2012年6月7日木曜日

ドイツ主導で金融規制がまとまるか?

和の精神というのが、小生、幼少の頃より苦手である。小学生の頃、終業式でもらう通知票に「協調性に欠ける」と何度か書かれていたものだ。しかし、亡くなった父から「お前は協調性をみがかんといかんなあ」と言われると、どうも反発の念を感じたものだ。父は、たくさんいる兄弟の長男として成長したせいか、指導するということに慣れていて、異論をいうと「そこがいかん」と言うのが常であった。
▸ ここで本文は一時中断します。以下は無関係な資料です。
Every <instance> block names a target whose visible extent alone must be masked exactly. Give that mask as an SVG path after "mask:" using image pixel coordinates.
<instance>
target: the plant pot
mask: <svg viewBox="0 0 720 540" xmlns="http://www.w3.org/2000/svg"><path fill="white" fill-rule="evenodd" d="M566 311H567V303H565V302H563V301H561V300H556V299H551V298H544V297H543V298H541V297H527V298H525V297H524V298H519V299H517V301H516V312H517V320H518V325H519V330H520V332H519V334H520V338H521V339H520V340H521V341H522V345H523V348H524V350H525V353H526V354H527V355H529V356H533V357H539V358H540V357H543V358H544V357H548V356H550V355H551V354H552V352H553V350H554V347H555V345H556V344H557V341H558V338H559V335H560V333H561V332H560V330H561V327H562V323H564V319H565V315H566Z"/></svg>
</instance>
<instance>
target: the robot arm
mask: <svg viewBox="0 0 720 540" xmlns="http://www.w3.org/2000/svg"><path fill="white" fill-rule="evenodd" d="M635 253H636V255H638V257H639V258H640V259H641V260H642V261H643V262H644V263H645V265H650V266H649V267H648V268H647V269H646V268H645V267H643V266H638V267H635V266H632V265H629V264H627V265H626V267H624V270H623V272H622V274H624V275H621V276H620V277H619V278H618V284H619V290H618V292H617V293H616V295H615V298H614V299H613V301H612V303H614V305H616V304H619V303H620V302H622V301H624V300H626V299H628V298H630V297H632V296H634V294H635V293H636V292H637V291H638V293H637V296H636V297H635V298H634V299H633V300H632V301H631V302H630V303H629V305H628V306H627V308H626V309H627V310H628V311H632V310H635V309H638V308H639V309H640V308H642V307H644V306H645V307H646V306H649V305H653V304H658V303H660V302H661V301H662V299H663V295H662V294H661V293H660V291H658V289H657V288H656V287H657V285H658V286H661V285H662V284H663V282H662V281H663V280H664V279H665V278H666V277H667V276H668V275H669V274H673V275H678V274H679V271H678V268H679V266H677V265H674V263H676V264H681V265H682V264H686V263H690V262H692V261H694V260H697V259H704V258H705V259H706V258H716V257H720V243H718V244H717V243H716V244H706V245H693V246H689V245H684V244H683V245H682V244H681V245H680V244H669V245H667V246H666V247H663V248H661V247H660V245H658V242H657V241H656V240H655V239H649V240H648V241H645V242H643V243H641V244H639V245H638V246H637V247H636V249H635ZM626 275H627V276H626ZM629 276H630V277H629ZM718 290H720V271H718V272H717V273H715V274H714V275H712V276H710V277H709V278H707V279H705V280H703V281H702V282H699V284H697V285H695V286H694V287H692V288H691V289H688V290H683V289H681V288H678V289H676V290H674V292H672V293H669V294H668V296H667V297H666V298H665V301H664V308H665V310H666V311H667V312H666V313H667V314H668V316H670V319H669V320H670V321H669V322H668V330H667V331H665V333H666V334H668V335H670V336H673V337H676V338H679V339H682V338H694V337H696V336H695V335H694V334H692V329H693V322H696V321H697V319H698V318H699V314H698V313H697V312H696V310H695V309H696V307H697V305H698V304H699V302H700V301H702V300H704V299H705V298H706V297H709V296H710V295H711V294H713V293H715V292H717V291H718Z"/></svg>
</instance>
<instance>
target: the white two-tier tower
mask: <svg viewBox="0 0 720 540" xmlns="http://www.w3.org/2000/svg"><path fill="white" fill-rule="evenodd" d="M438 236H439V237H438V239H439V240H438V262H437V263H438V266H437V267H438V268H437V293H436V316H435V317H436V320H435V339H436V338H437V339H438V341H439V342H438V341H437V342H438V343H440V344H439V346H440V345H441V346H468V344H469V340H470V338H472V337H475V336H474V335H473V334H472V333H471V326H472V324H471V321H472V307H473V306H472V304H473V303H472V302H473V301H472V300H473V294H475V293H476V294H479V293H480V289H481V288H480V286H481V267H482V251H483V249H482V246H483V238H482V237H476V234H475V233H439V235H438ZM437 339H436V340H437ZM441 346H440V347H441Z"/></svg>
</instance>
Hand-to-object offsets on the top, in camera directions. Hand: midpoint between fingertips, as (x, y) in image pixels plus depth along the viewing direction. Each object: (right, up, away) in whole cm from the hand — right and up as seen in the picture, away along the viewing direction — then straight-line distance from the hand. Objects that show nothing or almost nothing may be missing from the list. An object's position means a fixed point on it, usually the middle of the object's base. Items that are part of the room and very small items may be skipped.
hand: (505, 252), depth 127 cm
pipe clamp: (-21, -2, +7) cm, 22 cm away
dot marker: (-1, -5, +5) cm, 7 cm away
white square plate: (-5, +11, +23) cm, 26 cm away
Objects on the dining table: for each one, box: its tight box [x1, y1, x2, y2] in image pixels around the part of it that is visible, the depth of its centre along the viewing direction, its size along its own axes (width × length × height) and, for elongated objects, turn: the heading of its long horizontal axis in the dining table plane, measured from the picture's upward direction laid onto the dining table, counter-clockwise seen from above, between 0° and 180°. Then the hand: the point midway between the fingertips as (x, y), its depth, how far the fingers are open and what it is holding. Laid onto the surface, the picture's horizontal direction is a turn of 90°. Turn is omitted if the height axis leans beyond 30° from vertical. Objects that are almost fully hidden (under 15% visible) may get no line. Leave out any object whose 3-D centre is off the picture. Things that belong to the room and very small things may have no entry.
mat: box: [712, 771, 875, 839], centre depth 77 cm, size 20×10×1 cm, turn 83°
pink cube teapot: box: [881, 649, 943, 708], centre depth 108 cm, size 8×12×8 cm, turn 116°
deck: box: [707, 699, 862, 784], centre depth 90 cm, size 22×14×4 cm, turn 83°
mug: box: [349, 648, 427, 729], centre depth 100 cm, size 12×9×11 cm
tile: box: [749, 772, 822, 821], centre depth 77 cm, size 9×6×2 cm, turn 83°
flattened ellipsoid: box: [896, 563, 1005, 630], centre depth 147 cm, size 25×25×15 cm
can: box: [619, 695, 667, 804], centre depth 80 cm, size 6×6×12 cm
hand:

それって、全然協調してないよね。小生、言いたかったのだが、怖くて言えない。哲学者ソクラテスは、冤罪で死刑となった。友人は逃亡するように懇願したが、泰然と死に赴いた。その時のやりとりが名著「パイドン」になって残されている。ソクラテスは、そこで「わしはみんなのために死ぬんじゃよ」などとは一言も語っていない。「法に従うことは、自分の魂の清浄を守るためなのじゃ」と。これ即ち「悪法もまた法なり」。自分で決めている。みんなは関係ない。格好いいじゃないか。自分が善しと思うように生きる。和なんてどうにでもなれ、と。一度でいいから父に言いたかったなあ。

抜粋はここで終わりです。